Using the same geologic assumptions, but a more optimistic recovery rate, Arctic Contractors dropped its estimate to between 51.6 million and 103.2 million barrels.

After also adjusting its calculations to incorporate information from later delineation wells, the Bureau of Mines cut its estimate down to 122 million. And after calculations suggested the reservoir might cover a smaller area than original thought, the Bureau of Mines considered revising its estimate further to 93 million. The smaller aerial extent would also have likely dropped the Milek estimate, to between 62 million and 75 million.

A ‘no-go’ for decades

Those figures had something in common: they didn’t justify development.

In addition to concerns about reservoir pressure and permafrost impacting recovery, even the most optimistic assessments could not overcome the remoteness of the prospect.

The field is considered far-flung today, and in the years before the discovery of Prudhoe Bay and the subsequent construction of the trans-Alaska oil pipeline, any oil field in northern Alaska needed to be large enough to support a pipeline to southern Alaska.

And so the 70 million barrel “reasonable average estimate” stayed around for decades, even after the Navy drilled the Seabee No. 1, deeper test well in the region, in 1979.

The Alaska Division of Oil and Gas used a similar figure in a 1997 evaluation of the petroleum potential of the eastern National Petroleum Reserve-Alaska, citing a 1993 U.S. Department of Energy analysis as it source. The U.S. Geological Survey estimated Umiat contained between 30 million to 100 million recoverable barrels, a range roughly bookending those earlier estimates.

Increasing optimism

With high oil prices, declining North Slope production and improved technology in the 2000s, though, interest in Umiat increased and reserve estimates increased as well.

The Colorado-based independent Arctic Falcon Exploration picked up the Umiat leases from a sister company in early 2001, but did not explore on its own. Through a series of deals, the Texas independents Renaissance Alaska LLC and Rutter and Wilbanks Corp. acquired Umiat leases and the three companies formed Renaissance Umiat LLC in 2007.

Around the same time, Anadarko Petroleum Corp. was conducting a geologic assessment of the Brooks Range foothills, a region where it was leasing more than 3 million acres.

Its assessment included the Umiat area.

“Reserves are questionable in that area, but we think there’s up to about 100 million barrels recoverable from Umiat,” Greg Hebertson, in corporate and strategic planning for Anadarko at the time, told Petroleum News in May 2002. Specifically, he noted how Umiat and other areas across the foothills had a “propensity for multiple structural traps.”

Renaissance staked 10 well locations before the winter of 2007 and 2008, but put drilling plans on hold because of weather issues and commissioned a seismic survey instead.

Following the survey, a subsequent assessment of field reserves by Ryder Scott Renaissance estimated that Umiat contained some 250 million barrels of economically recoverable (P3) oil in its main horizons. The large increase came from incorporating technological advances such as horizontal drilling, and modern secondary and enhanced oil recovery techniques, according to Jim Watt, then president and CEO of Renaissance.

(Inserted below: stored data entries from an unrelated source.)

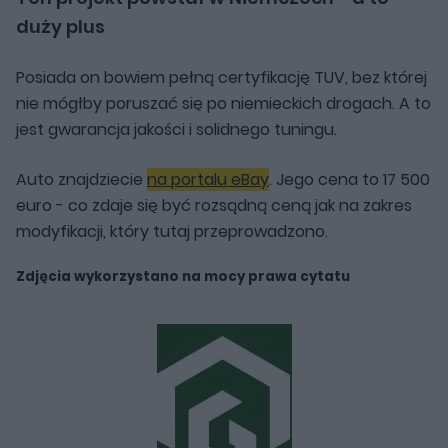
duży plus
Posiada on bowiem pełną certyfikację TUV, bez której
nie mógłby poruszać się po niemieckich drogach. A to
jest gwarancja jakości i solidnego tuningu.
Auto znajdziecie
na portalu eBay
. Jego cena to 17 500
euro - co zdaje się być rozsądną ceną jak na zakres
modyfikacji, który tutaj przeprowadzono.
Zdjęcia wykorzystano na mocy prawa cytatu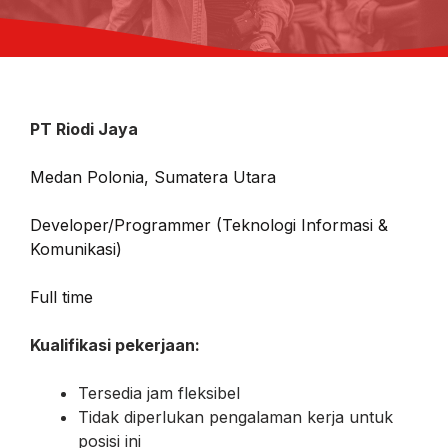
PT Riodi Jaya
Medan Polonia, Sumatera Utara
Developer/Programmer (Teknologi Informasi &
Komunikasi)
Full time
Kualifikasi pekerjaan:
Tersedia jam fleksibel
Tidak diperlukan pengalaman kerja untuk
posisi ini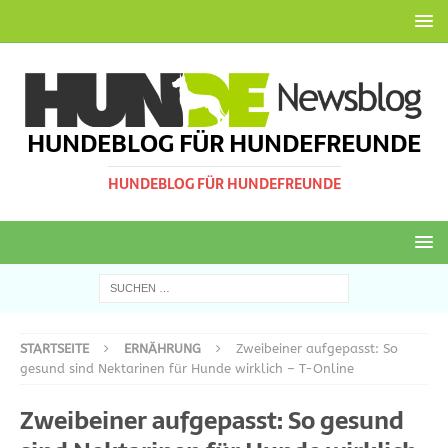
HUNDEBLOG FÜR HUNDEFREUNDE
HUNDEBLOG FÜR HUNDEFREUNDE
STARTSEITE
ERNÄHRUNG
Zweibeiner aufgepasst: So
gesund sind Nektarinen für Hunde wirklich – T-Online
Zweibeiner aufgepasst: So gesund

After weather issues forced Linc to delay its drilling program last winter, the company spent an additional year processing and interpreting its seismic. Its newest assessment, also by Ryder Scott, estimates lower recoverable reserves in the P3 or best-case scenario than Renaissance, but higher recoverable reserves in the P2 or more likely scenario.

And with its program this winter, Linc is in a rare position: assessing Umiat by drilling.